Search code examples
javamultithreadingserializationconcurrenthashmap

Proper way to serialize concurrenthashmap in multithread environment


I am writing a class in which a static ConcurrentHashMap is used (with operations like get(), put(), clear(), etc.) by multiple threads. In this class I also need to serialize the ConcurrentHashMap into a file, and deserialize it from the file. The problem is that the ConcurrentHashMap can be modified while it is being serialized and therefore it may not be thread-safe.

My questions are:

  1. ConcurrentHashMap is thread-safe, is it safe that it is modified while it is being serialized by multiple threads? (I guess the answer is no, but need confirmation)
  2. What is the best practice to serialize ConcurrentHashMap in multiple thread with the risk of a modification at the same time.

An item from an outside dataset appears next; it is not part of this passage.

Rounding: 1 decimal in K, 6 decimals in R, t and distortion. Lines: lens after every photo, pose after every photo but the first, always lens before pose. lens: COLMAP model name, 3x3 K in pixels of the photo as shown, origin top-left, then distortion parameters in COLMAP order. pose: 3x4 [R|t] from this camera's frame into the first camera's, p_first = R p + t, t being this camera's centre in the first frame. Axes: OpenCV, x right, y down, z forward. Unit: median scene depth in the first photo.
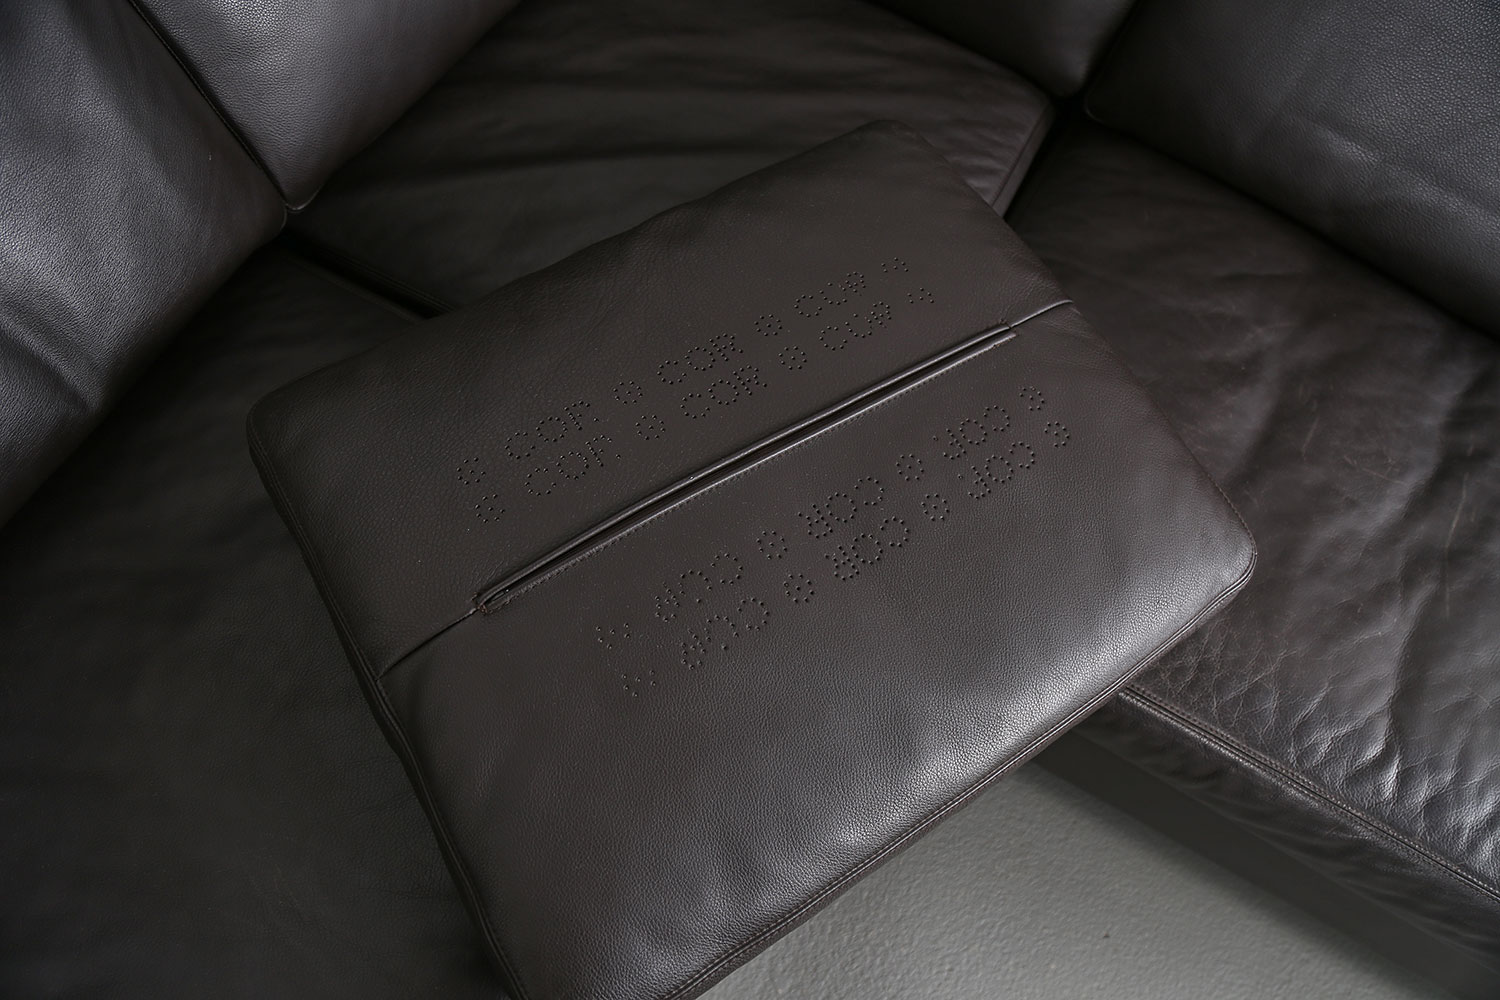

Note that both safety and performance are critical for my application.

Solution

  • You start by looking into the Javadoc:

    A hash table supporting full concurrency of retrievals and high expected concurrency for updates.

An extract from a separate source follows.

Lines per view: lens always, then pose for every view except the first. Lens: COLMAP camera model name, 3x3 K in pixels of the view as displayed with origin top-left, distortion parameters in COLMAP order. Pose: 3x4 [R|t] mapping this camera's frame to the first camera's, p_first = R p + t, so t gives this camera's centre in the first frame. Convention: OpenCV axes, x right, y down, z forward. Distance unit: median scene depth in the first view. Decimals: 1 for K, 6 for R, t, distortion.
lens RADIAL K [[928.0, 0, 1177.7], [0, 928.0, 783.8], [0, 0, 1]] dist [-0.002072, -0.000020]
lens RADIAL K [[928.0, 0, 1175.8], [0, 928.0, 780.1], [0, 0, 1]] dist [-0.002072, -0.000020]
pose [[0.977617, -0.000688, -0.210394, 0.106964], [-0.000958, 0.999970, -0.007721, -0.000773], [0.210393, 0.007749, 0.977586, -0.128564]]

    In that sense, the answer is: it depends.

    As shown above: it is possible to read such a map while it is being updated.

    So theoretically, you could "serialize" your map by simply reading all its entries; and storing those. But of course, you have no idea if updates took place while reading the map. Thus - not a good idea.

    Then let us think about serializing the whole map in one shot. It might again depend how exactly you do that (like: using plain old java object serialization - or maybe libraries such as jackson or gson in order to serialize the map into JSON) - but on the other hand, serialization will have to look at the internals of the map object. And you do not want that the map gets updated whilst this is going on.

    Conclusion: the only choice for you is to use a lock that any thread that is going to update or serialize the map has to hold.

    See here for an introduction to the various types of locks.

    And you know, you can't have it both ways. If the integrity of your data matters to you, then you have to block all adds/updates/removals requests whilst the map is serialized!